Using the data below, return the stretch from the line that contains "Conclusão: se o cenário primaveril não é o" through the line that contains "sonegação, neste cenário realista o novo", both included, exactly as it stands and nothing beyond it.

---

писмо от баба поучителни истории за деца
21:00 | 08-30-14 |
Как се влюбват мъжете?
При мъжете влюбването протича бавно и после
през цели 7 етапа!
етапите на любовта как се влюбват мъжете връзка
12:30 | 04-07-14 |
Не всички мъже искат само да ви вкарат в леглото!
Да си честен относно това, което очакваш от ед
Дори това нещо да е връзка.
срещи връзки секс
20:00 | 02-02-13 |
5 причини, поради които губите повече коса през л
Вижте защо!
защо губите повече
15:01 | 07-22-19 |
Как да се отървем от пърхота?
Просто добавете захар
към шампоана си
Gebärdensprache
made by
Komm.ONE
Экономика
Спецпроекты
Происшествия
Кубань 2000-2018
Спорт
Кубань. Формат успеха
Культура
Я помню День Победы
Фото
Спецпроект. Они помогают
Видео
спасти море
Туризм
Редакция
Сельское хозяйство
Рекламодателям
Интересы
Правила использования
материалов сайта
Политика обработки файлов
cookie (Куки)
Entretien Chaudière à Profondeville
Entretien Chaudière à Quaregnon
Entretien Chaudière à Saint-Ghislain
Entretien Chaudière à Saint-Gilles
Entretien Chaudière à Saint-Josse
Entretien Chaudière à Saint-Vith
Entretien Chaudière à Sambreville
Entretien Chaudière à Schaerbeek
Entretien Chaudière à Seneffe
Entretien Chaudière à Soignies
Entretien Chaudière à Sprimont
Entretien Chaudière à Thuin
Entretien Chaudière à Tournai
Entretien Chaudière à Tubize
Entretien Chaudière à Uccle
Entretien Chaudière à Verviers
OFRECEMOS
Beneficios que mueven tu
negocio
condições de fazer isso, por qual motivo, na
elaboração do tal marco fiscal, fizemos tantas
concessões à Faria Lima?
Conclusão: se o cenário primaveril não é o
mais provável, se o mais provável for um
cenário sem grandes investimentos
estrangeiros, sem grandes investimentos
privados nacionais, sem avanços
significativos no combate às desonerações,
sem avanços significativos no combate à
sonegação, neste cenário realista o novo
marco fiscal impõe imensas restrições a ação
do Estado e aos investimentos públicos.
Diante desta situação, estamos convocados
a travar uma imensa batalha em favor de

---

-- Reply to the exercise --
Conclusão: se o cenário primaveril não é o
mais provável, se o mais provável for um
cenário sem grandes investimentos
estrangeiros, sem grandes investimentos
privados nacionais, sem avanços
significativos no combate às desonerações,
sem avanços significativos no combate à
sonegação, neste cenário realista o novo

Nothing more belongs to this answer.